Democratic Sen. Dianne Feinstein of California and Republican Sen. Susan Collins of Maine introduced the bill Thursday. Or, shall we say, they reintroduced it. A previous version was introduced in 2015, but groups representing small businesses protested that it would place an undue burden on them. No one wanted their local handmade soap crafters to go under, after all. The latest version eases the regulations of businesses that made less than $2 million of the previous three years.
“Despite the universal use of these products, none of their ingredients have been independently evaluated for safety,” Feinstein said in a press release. “This puts consumer’s heath at risk and we urgently need to update the nearly 80-year-old safety rules. In contrast, Europe and Canada have robust systems with strong consumer protections including ingredient review and product registration.”

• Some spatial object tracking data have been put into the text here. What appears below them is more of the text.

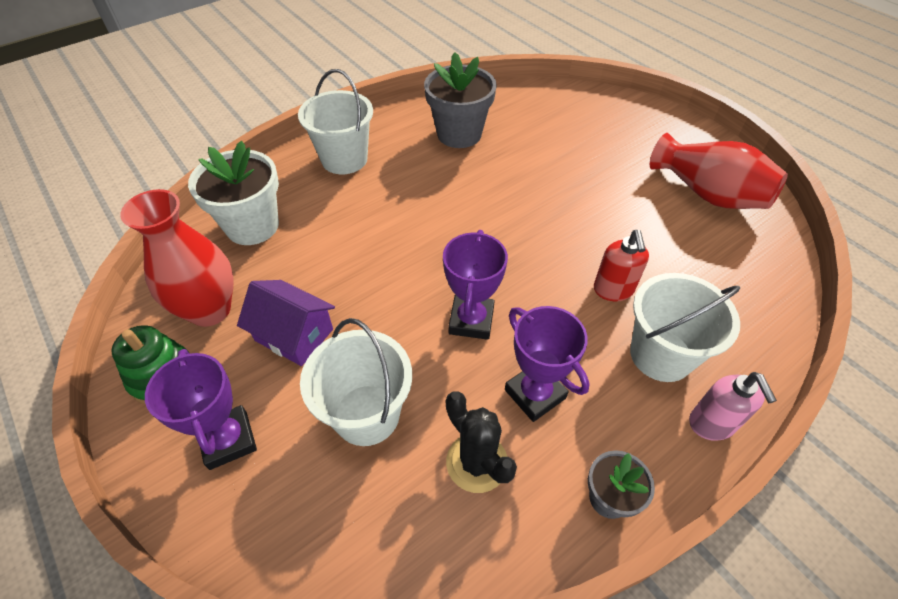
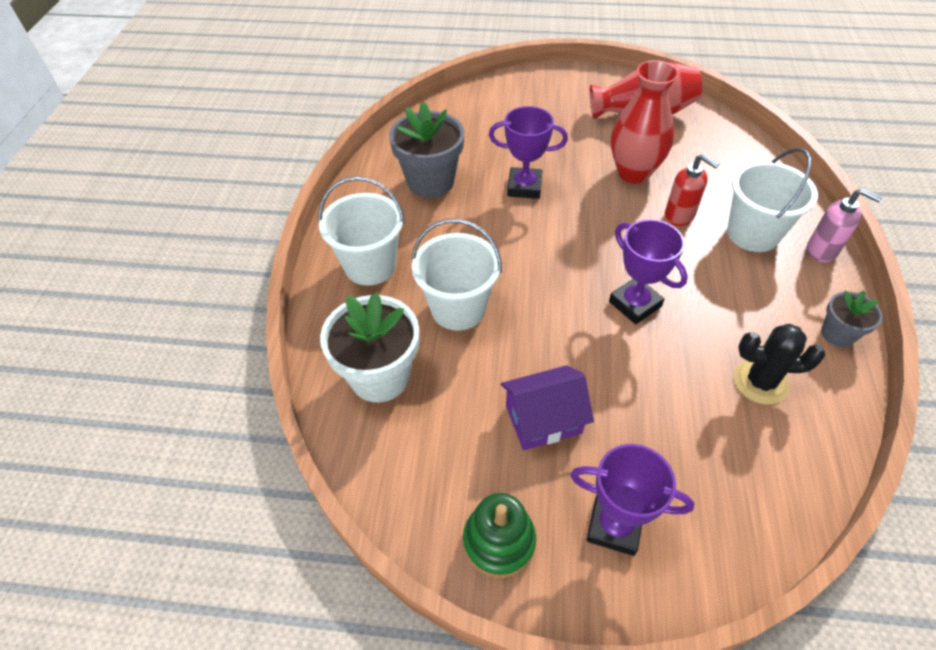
camera: 45 degrees left, 0 degrees up
red vase [120,189,234,327] -> red vase moved to [611,60,679,184]
white bucket [300,318,412,446] -> white bucket moved to [412,219,502,331]
purple trophy [505,306,590,422] -> purple trophy moved to [489,106,568,199]

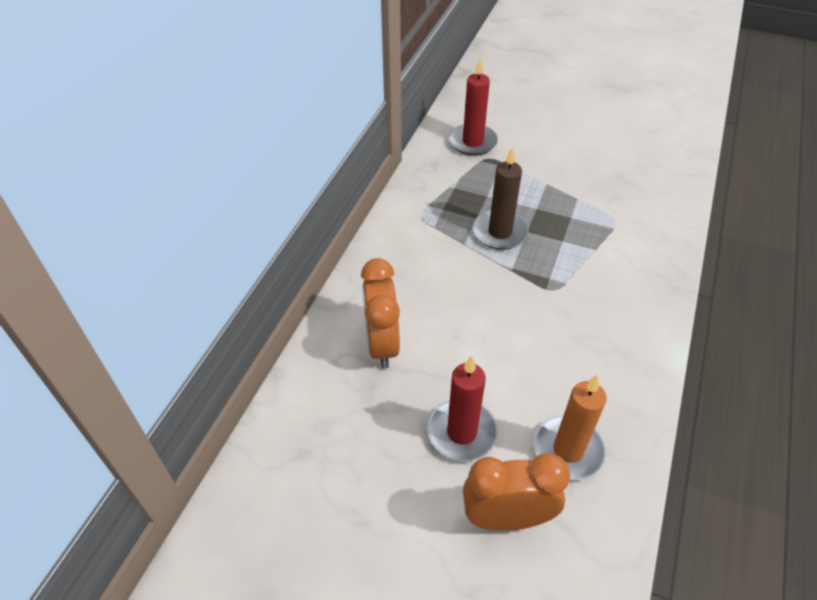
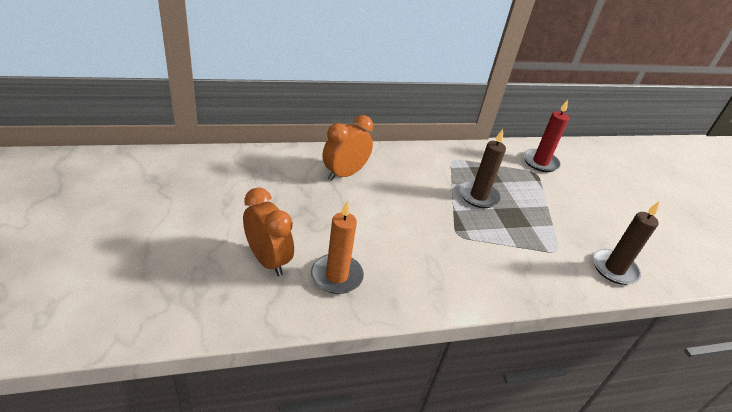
camera: 50 degrees right, 10 degrees down
red candle [427,356,498,461] -> none
none -> brown candle [593,202,659,285]

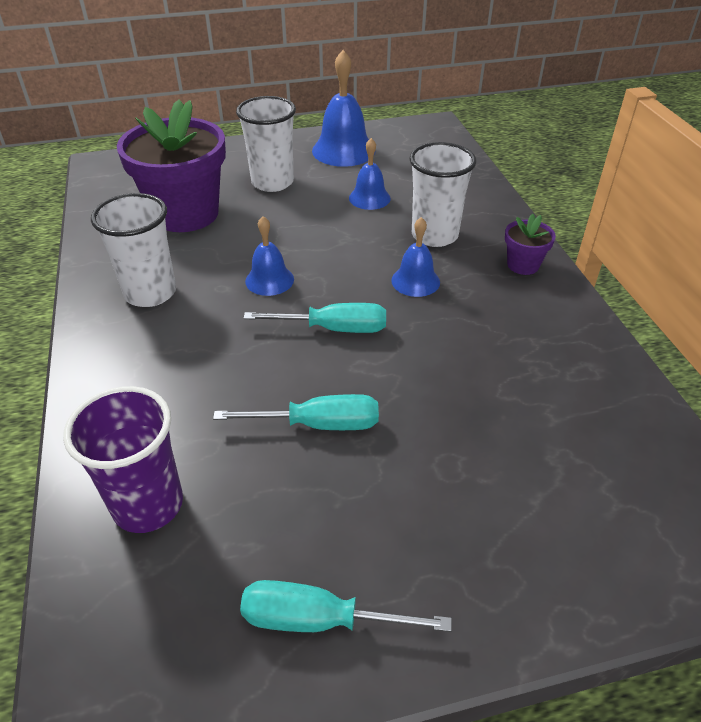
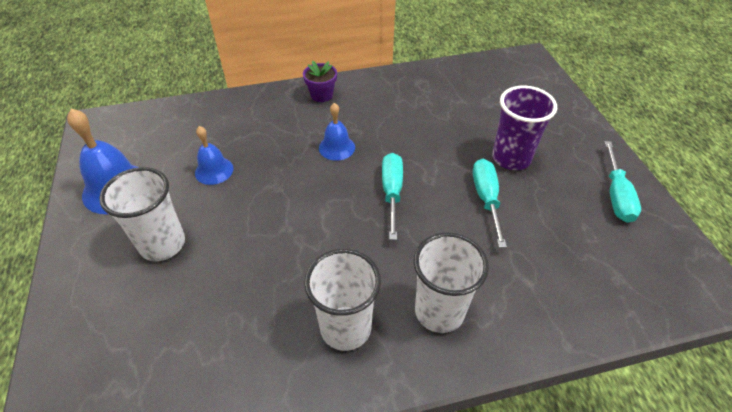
camera: 90 degrees left, 5 degrees up
purple cup [63,386,183,533] -> purple cup moved to [492,86,557,170]
purple flower pot [117,100,226,232] -> none
blue bell [245,216,294,296] -> none
white cup [410,142,476,247] -> white cup moved to [414,232,489,333]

Perhaps surprisingly, a lot of major cosmetics companies — Estée Lauder, L’Oreal, Johnson & Johnson, Revlon, Unilever, Proctor & Gamble — have been advocates of this bill for a while now. That doesn’t mean this is going to be smooth sailing. This is, after all, the same Congress that has been lifting regulations on everything from coal mining rules to internet privacy, all in the name of helping business. President Trump went so far in his anti-regulation stance as to sign an executive order requiring federal agencies to repeal two regulations for every new one put in place.
One ray of hope for the bill’s supporters is the fact that in 2015, when hardly anything else could get passed, the Microbead Free Waters Act of 2015 had nearly unanimous, bipartisan support in both houses.